_Vorliegender Text_:
▽

Dann wieder gab es Leute, die sich über den Angriff auf den Iran freuten, weil dieser «uns jahrelang angegriffen hat». Nachgefragt, welcher Art die Angriffe denn gewesen seien, verstummten die Leute meist. Ich hatte den Eindruck, dass sie wiederholten, was sie gehört hatten und «irgendwie richtig» fanden. Tatsache ist, dass die Unterstützung des Iran für die Assad-Regierung und die Armee derer, die jetzt die HTS-Administration unter Ahmed Al Sharaa, den langjährigen Al Qaida-Vertreter in Syrien, Al Jolani, unterstützen, abgelehnt wird. Diese Leute haben auch immer die Unterstützung des Iran für die Hisbollah und die Hisbollah abgelehnt, die ebenfalls an der Seite der syrischen Armee kämpfte.

Schon vor dem Krieg, der 2011 begann, erzählten mir Leute, der Iran habe eine «fünfte Kolonne» in Syrien. Die Syrer sollten alle zu Schiiten gemacht werden. Es gab Gerüchte, die zu Überzeugungen wurden – entsprechend angeheizt von Hasspredigern in (sunnitischen) Moscheen. Das gilt nicht für Sufis, die sowohl schiitische als auch sunnitische Muslime sein können.

Tatsächlich ist die Zahl der Schiiten in Syrien sehr gering, schon vor dem Krieg 2011 nicht viel mehr als 1 Prozent. Ja, es gab iranische Pilger, die die schiitischen Moscheen in Sayda Zeynep und Damaskus besuchten – sie besuchten übrigens auch immer die Klöster in Maalula – aber das waren Touristen, die nur wenige Tage in Syrien blieben.

Ich muss aber sagen, dass ich sowohl im Irak als auch in Syrien als auch im Libanon von sunnitischen Muslimen völlig absurde Vorurteile und Meinungen über schiitische Muslime gehört habe. So absurd, dass man sie gar nicht wiederholen mag. Tatsache ist, dass soziologisch gesehen die Schiiten im Iran, im Irak und im Libanon zu den fortschrittlichsten Teilen der Gesellschaft gehören: Frauen bekommen selten mehr als zwei Kinder, sind an den Universitäten und sind berufstätig. Das ist immer ein Gradmesser dafür, wie fortschrittlich eine Gesellschaft ist.

△

_Einzelne Aufgabe A_: Tausche in den Datensätzen im Abschnitt vom Anfang bis einschließlich der Zeile mit "Nos pontos D se deve observar outro mínimo ou" das Wort "July" gegen "June" aus. Gib nur diesen Abschnitt wieder und lass alles andere darin unverändert.

Transkribierte Seiteninhalte
▽

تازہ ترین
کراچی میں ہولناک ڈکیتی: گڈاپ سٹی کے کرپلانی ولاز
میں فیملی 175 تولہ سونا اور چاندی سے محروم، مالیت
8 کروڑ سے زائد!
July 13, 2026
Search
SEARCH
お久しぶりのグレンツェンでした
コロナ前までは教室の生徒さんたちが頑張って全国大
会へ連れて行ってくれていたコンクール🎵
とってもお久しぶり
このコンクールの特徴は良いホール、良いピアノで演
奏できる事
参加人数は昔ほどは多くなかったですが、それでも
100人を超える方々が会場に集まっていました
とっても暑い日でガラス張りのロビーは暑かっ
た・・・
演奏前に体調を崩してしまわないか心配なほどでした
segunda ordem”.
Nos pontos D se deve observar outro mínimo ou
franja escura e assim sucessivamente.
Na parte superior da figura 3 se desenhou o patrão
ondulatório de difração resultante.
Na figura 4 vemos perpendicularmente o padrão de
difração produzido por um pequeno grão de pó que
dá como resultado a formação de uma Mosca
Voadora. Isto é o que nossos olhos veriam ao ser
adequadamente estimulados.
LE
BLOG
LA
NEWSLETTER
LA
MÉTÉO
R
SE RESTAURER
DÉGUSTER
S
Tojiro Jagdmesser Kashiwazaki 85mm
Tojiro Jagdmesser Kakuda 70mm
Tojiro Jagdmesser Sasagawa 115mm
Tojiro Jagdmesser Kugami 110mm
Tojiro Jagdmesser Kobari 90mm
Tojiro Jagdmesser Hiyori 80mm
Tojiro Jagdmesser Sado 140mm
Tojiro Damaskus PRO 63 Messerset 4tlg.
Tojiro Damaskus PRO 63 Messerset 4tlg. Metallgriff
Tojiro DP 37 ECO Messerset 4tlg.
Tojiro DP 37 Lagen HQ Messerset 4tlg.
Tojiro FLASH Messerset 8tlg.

△

_Einzelne Aufgabe B_: Wie groß war laut vorliegendem Text der Anteil der Schiiten in Syrien schon vor dem Krieg 2011?

_Antwortbereich A_:
تازہ ترین
کراچی میں ہولناک ڈکیتی: گڈاپ سٹی کے کرپلانی ولاز
میں فیملی 175 تولہ سونا اور چاندی سے محروم، مالیت
8 کروڑ سے زائد!
June 13, 2026
Search
SEARCH
お久しぶりのグレンツェンでした
コロナ前までは教室の生徒さんたちが頑張って全国大
会へ連れて行ってくれていたコンクール🎵
とってもお久しぶり
このコンクールの特徴は良いホール、良いピアノで演
奏できる事
参加人数は昔ほどは多くなかったですが、それでも
100人を超える方々が会場に集まっていました
とっても暑い日でガラス張りのロビーは暑かっ
た・・・
演奏前に体調を崩してしまわないか心配なほどでした
segunda ordem”.
Nos pontos D se deve observar outro mínimo ou

_Antwortbereich B_: Nicht viel mehr als 1 Prozent.